In this chapter you build a naïve Bayes classifier to classify an email as spam or not spam (or “ham” as they call it) using only the body of the message. The idea is to take a bunch of spam messages and build a Term Document Matrix (TDM). A TDM is a big grid where the row labels are the terms in the spam emails and the column headers are the spam emails. If row 21 is “viagra” and column 20 is the 20th spam email, their cell [21,20] displays the number of times the word “viagra” appeared in that email. Using the TDM they create a data frame which contains the terms and the percentage of documents in which a given term occurs. For example, of the 500 spam emails, the term “html” appears in 33% of the messages. That gets treated as a conditional probability. The probability of seeing the term “html” in an email given the email is spam is 0.33. The same process is carried out for emails that are not spam. So we have two data frames of terms (one for spam and one for not spam) and their estimated probability of occurrence.
To classify a new email as either spam or not spam we compare it to both data frames and see which terms in the email are in the respective data frame.
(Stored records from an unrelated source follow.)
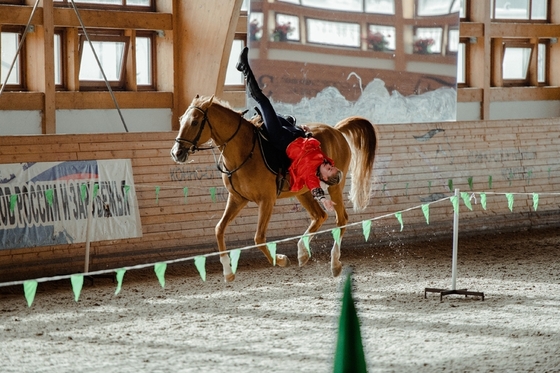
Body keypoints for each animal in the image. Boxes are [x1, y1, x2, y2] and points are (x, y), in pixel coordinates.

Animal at [171, 94, 378, 280]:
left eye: (195, 122)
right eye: (181, 120)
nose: (176, 153)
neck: (243, 150)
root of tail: (336, 130)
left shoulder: (267, 201)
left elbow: (259, 238)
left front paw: (281, 260)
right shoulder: (237, 198)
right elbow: (219, 229)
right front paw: (228, 271)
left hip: (335, 187)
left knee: (341, 219)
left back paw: (334, 263)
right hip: (302, 192)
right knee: (320, 216)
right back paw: (302, 252)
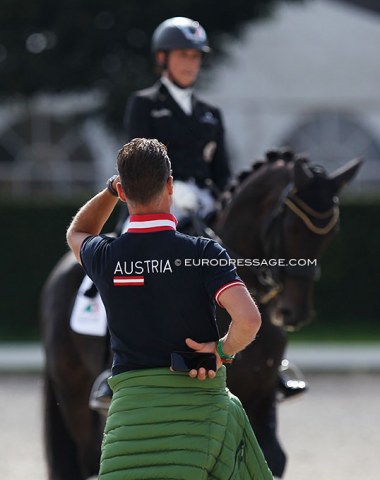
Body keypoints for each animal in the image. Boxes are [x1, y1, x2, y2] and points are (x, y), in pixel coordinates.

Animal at [40, 148, 364, 478]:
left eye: (332, 232)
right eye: (292, 227)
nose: (294, 312)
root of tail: (61, 269)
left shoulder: (262, 396)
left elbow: (272, 457)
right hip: (73, 392)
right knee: (89, 455)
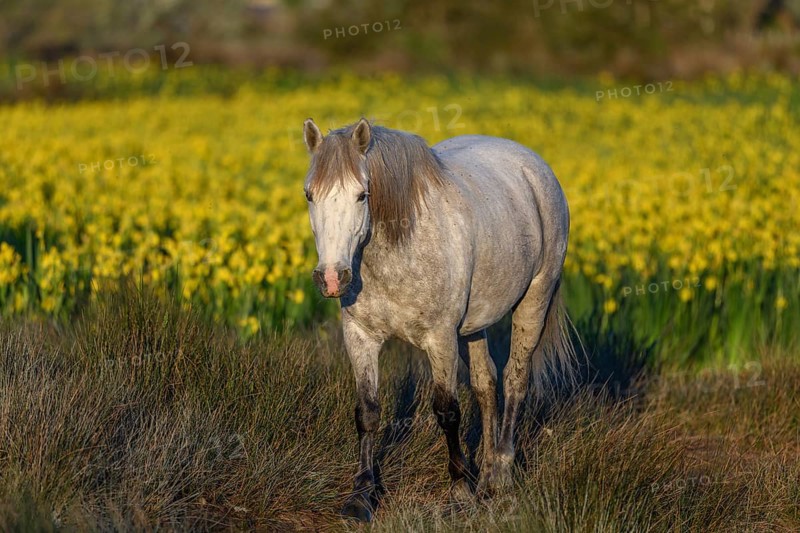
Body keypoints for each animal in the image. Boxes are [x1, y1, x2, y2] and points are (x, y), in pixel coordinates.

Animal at [302, 117, 576, 521]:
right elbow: (367, 412)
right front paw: (361, 496)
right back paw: (488, 473)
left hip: (534, 301)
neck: (397, 250)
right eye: (309, 195)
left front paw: (460, 493)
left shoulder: (440, 339)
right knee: (485, 383)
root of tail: (532, 164)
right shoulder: (360, 337)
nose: (333, 279)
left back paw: (501, 476)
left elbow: (447, 412)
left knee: (515, 379)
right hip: (475, 325)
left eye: (362, 195)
If a term is in the date frame, we pull out its probability. If not, we assign it a low probability of 0.000001. We multiply the probabilities together along with the prior probability of the message being spam, which they set as 0.5 for starters.
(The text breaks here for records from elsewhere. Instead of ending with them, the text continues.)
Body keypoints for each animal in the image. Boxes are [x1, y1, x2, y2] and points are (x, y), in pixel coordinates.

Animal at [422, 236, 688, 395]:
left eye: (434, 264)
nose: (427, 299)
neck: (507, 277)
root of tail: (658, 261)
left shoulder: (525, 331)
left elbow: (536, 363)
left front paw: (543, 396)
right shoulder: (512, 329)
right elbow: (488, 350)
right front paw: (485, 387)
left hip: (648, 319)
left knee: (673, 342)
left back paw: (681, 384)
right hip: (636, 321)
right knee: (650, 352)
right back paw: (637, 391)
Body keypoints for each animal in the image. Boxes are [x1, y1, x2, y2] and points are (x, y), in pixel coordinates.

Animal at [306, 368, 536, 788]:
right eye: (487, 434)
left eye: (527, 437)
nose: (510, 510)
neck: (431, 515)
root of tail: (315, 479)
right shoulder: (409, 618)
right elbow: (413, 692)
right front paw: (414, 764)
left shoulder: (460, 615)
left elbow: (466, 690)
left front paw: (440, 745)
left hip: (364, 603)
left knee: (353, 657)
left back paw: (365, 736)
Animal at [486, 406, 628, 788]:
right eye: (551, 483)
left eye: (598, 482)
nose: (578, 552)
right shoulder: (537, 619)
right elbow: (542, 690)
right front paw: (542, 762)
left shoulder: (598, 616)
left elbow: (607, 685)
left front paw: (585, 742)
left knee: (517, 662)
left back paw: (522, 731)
For example, say we have a message with 5 words in the body. None of the words in the email appear in the spam data frame, so we calculate \( 0.5*0.000001^{5}\). However say two of the words appear in the good email data frame, each with probability of 0.05 of occurring. So we calculate \( 0.5*0.05^{2}*0.000001^{3}\). Since the latter calculation is greater than the former, we classify the email as not spam. That’s how you do naïve Bayes classification.
Now if you’re like me you’re probably thinking, where’s the denominator? I mean, I’m no Bayesian expert, but I do know Bayes’s theorem has a denominator. Well it turns out the denominator is the same in both calculations so they drop it. (I have to give a shout out to this guy’s explanation. That’s where I went to figure it out.) You’ll also notice we’re multiplying probabilities as if they’re independent. That’s the naïve assumption here.
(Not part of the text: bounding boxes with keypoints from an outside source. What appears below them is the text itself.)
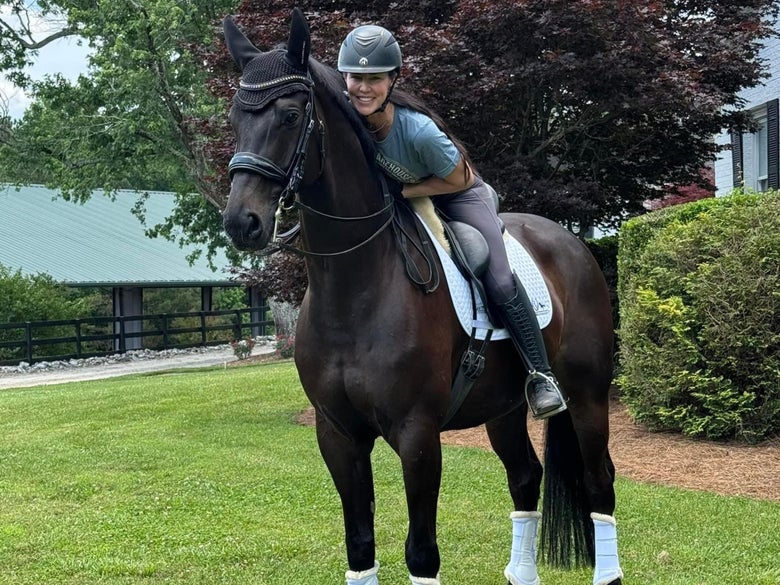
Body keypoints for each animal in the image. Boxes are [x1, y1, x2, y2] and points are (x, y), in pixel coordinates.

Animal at [221, 10, 623, 585]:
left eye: (291, 116)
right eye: (236, 116)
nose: (242, 222)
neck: (356, 290)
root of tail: (572, 242)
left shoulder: (417, 435)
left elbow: (421, 553)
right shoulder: (337, 435)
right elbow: (360, 546)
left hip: (588, 395)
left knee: (599, 481)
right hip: (503, 409)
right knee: (526, 476)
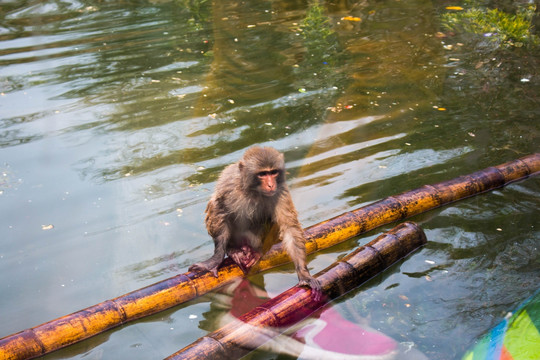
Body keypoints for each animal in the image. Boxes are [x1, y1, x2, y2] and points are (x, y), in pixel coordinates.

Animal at [190, 146, 320, 296]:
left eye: (273, 172)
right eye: (262, 174)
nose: (270, 185)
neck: (253, 191)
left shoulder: (280, 191)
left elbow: (289, 227)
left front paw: (304, 274)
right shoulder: (228, 183)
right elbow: (219, 209)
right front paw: (216, 259)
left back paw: (257, 252)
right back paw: (232, 249)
Using the language of the probability, here’s Bayes’s Theorem for two terms, where A = message is spam, B = some word, and C = some other word
$$ P(A|B \cap C ) = \frac{ P(B|A \cap C ) P(C|A) P(A) }{ P(B|C) P(C) }$$
For not spam this is…
$$ P(A^{\prime} | B \cap C) = \frac{P(B|A^{\prime} \cap C)P(C|A^{\prime})P(A^{\prime})}{P(B|C)P(C)}$$
Notice the denominators are the same so we can drop them when comparing the two. Since we’re also assuming independence, the numerator changes to \( P(B|A)P(C|A)P(A)\) and \(P(B|A^{\prime})P(C|A^{\prime})P(A^{\prime})\), respectively.
The book does not explain the classification algorithm in the detail I just did. I guess since the book is “for hackers” they didn’t want to get bogged down in math formulas and explanations of Bayes’s Theorem. I get that. But still I wanted to understand why it worked and not just how to do it R.
The R code itself for this chapter is not too hard to understand. A few nuggets I got out of it are…
The readLines()
function will return each line of text as a separate element of a character vector.
The dir()
function will return a listing of all file names in a directory.
The intersect()
function will return the values in common between two vectors.